Set problem A = In the mailing-list reply on color coding, reproduce the passage that opens with the words containing "Michael Ash mash" and closes with "and green off)", swapping "computer" for "digital".
Set problem B = Condense the paragraph of the mailing-list reply on color coding that begins "I may have the order and colors wrong" while keeping its main facts.

Quoted text =

------------------------

[GRASSLIST:5229] Re: Floating point data

Michael Ash mash at econs.umass.edu
Sat Dec 14 11:14:18 EST 2002


I think that it's for color coding.  A typical computer description of a color is three numbers (red blue green) that each range from 0 to 255, e.g.,

  0   0   0  black (all colors turned off)


255   0   0  red   (red turned on, blue and green off)


255 255 255  white (all colors turned on)


I may have the order and colors wrong but this is the gist of the 255 business.  As you note (255 = 2^8 - 1) so I think that the computing origins of this color coding are from representation of colors with one byte of data.

Best regards,
Michael

Quoting Miha STAUT <mihastaut at hotmail.com>:

> Hi,
> 
> I noticed that many of the commands reduce raster data to only 255 category 
> values, at least r.info says so (e.g. r.average). Is it because of the 
> floating point  (like the following mail) representation or is it something 
> else (e.g. like r.stats)?

------------------------

Data excerpts =
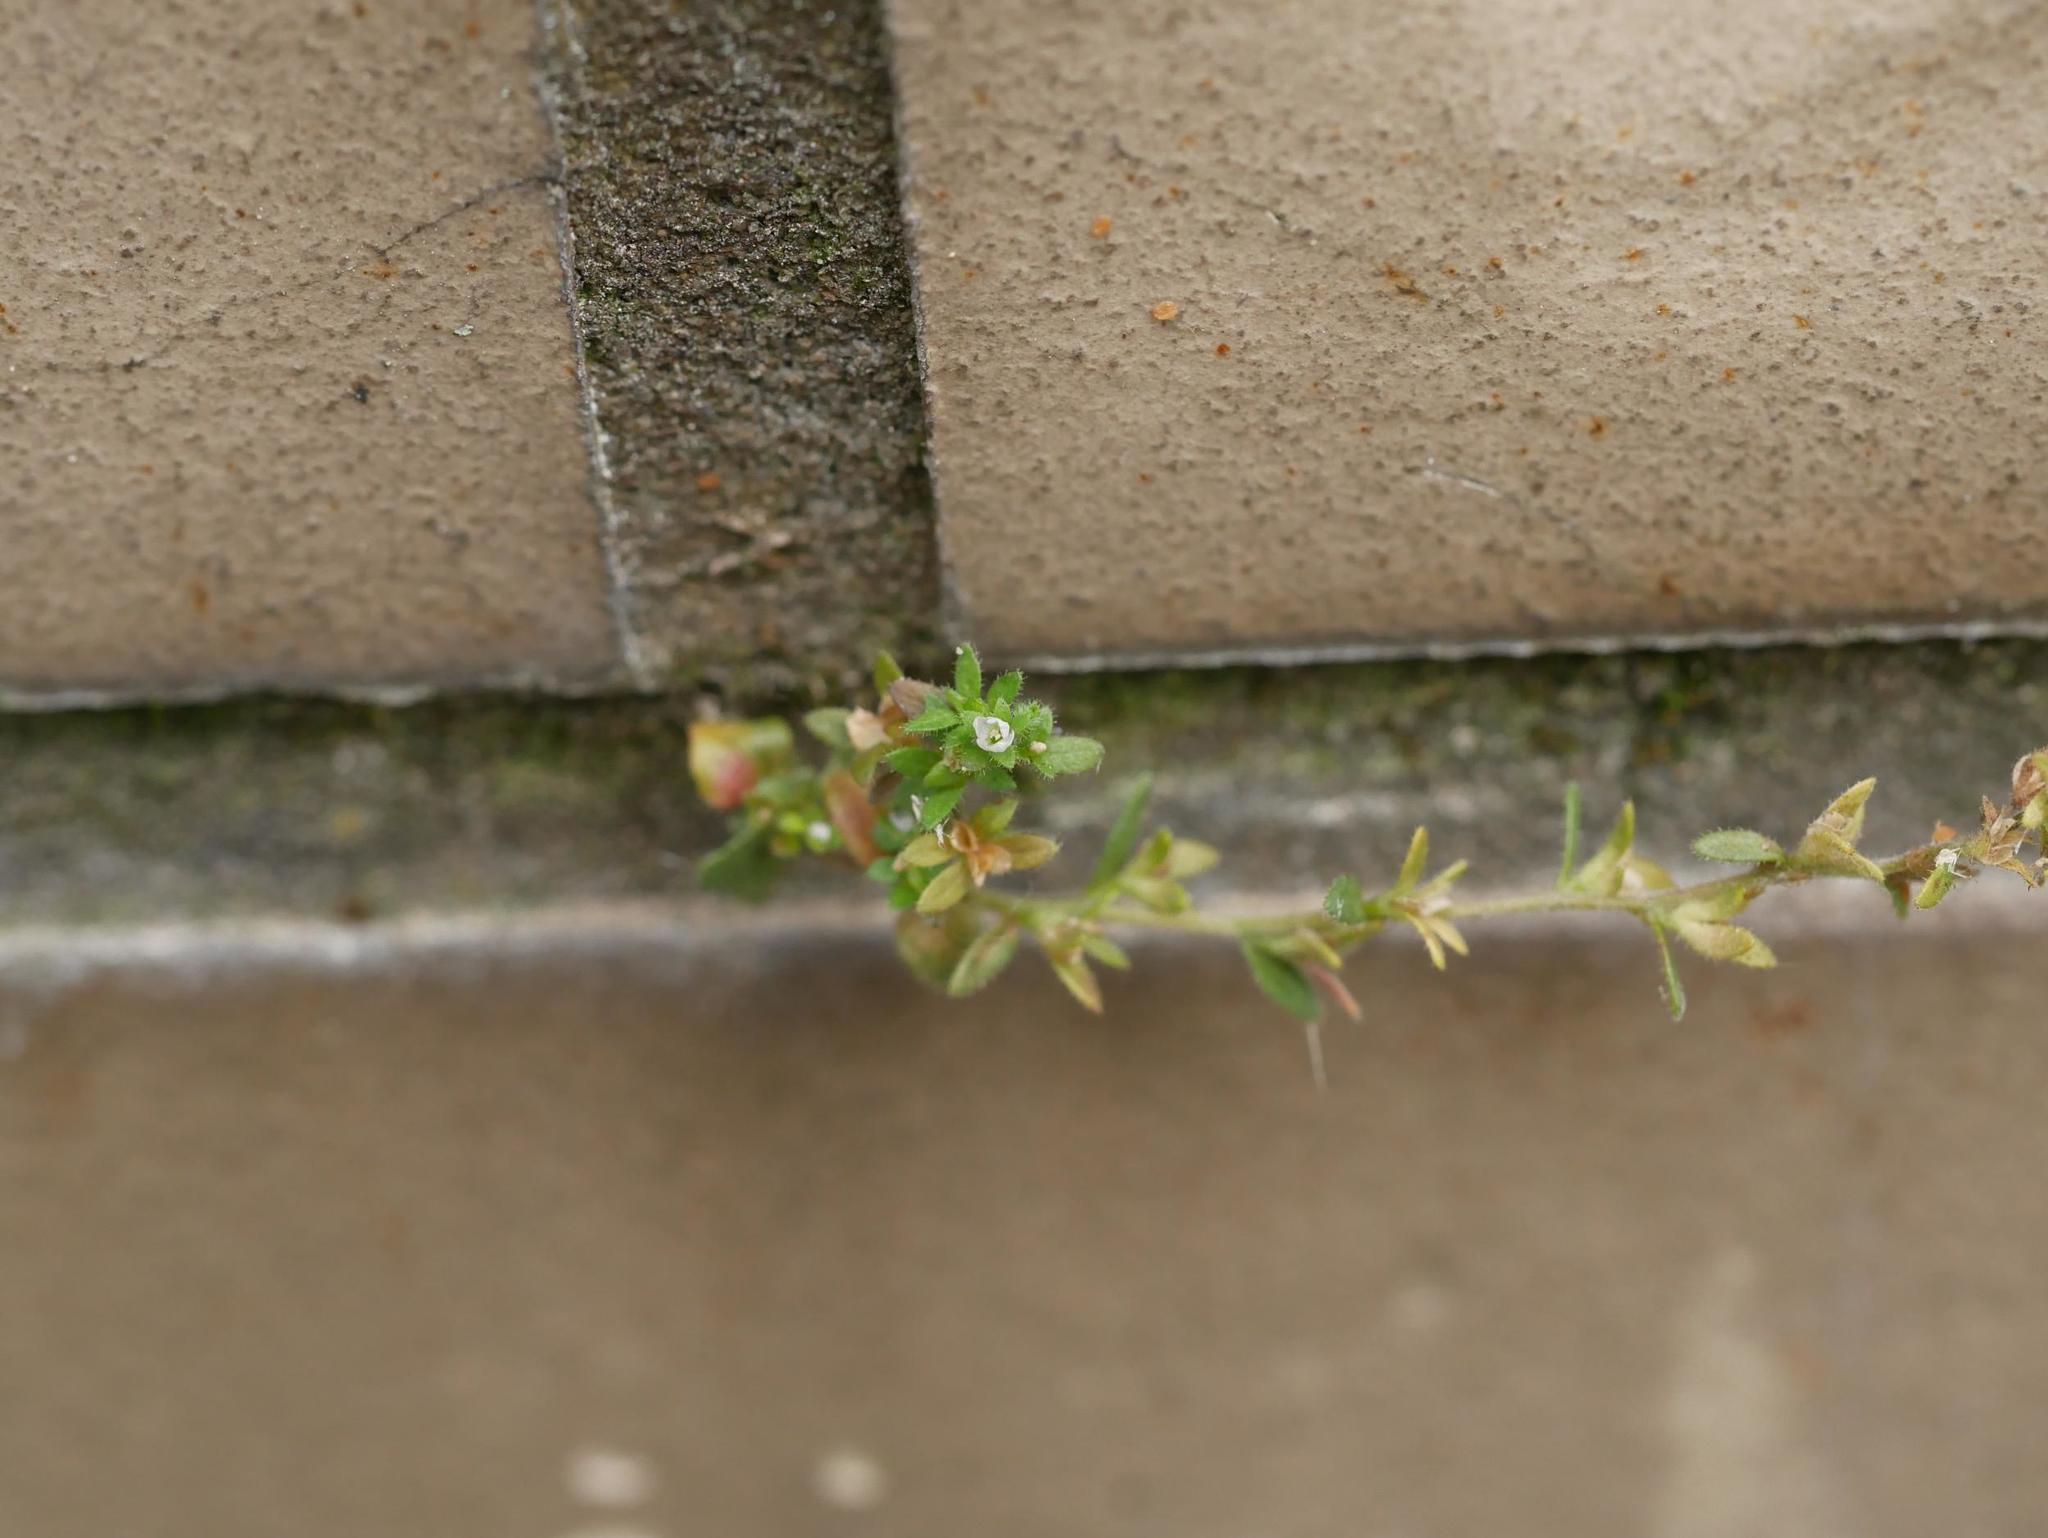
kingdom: Plantae
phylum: Tracheophyta
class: Magnoliopsida
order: Lamiales
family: Plantaginaceae
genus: Veronica
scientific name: Veronica arvensis
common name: Corn speedwell
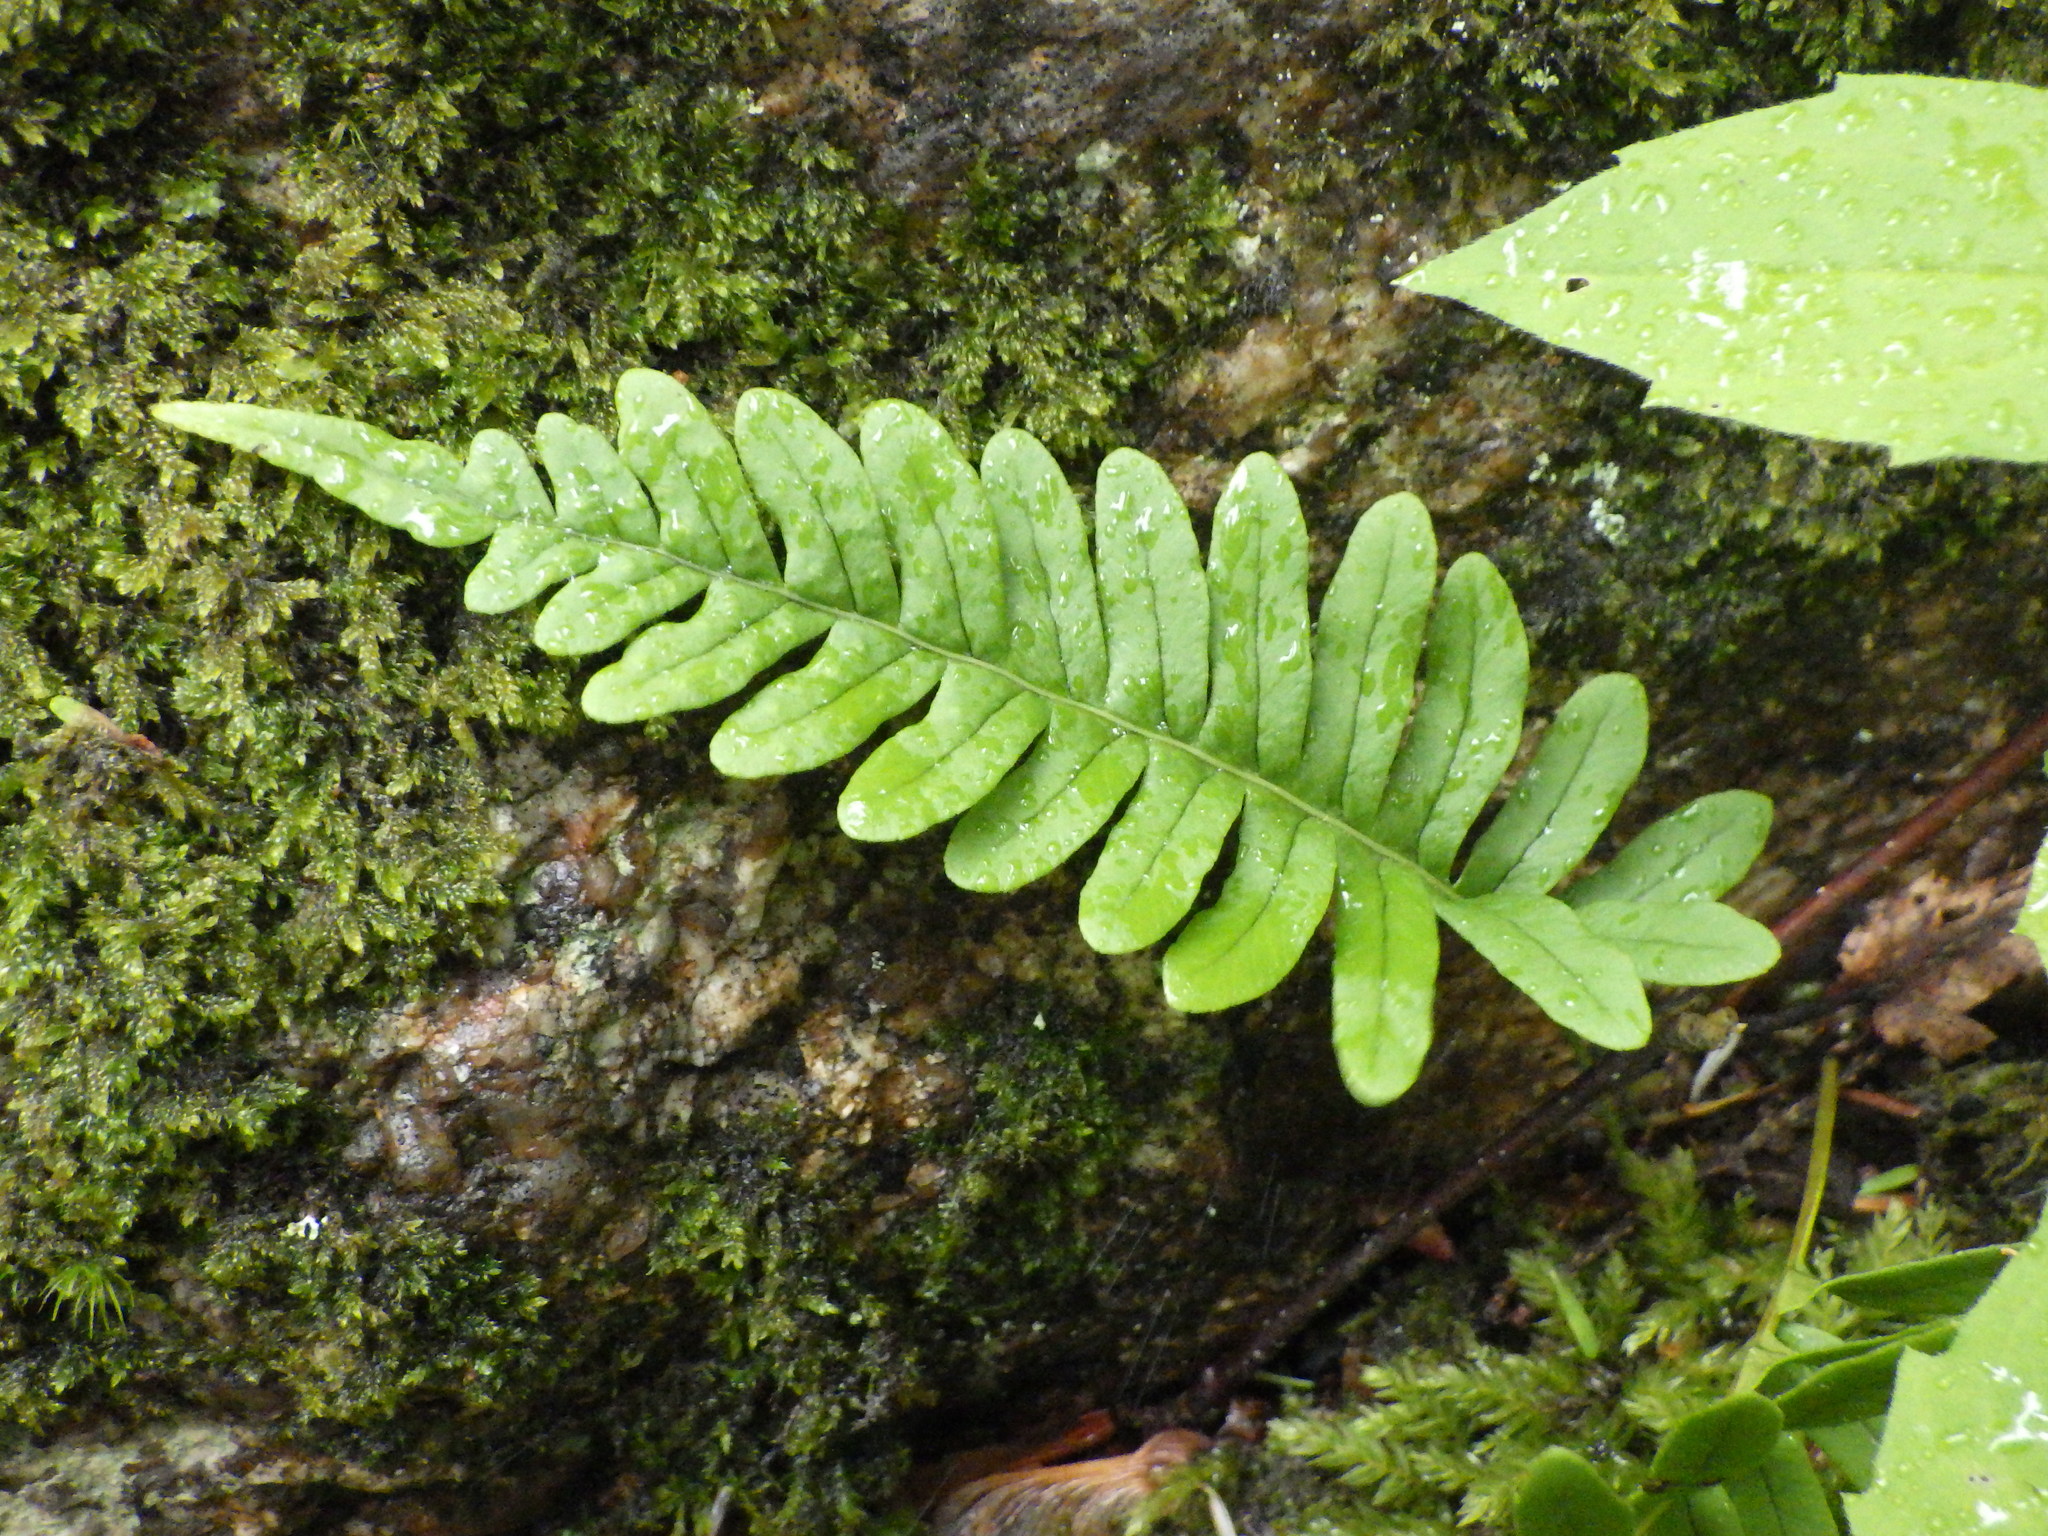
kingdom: Plantae
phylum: Tracheophyta
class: Polypodiopsida
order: Polypodiales
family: Polypodiaceae
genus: Polypodium
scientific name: Polypodium virginianum
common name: American wall fern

------------------------

Worked solution A =
Michael Ash mash at econs.umass.edu
Sat Dec 14 11:14:18 EST 2002


I think that it's for color coding.  A typical digital description of a color is three numbers (red blue green) that each range from 0 to 255, e.g.,

  0   0   0  black (all colors turned off)


255   0   0  red   (red turned on, blue and green off)

Worked solution B = The order and colors may be off, but that is the gist of the 255 business: since 255 = 2^8 - 1, this color coding probably comes from representing colors with one byte of data.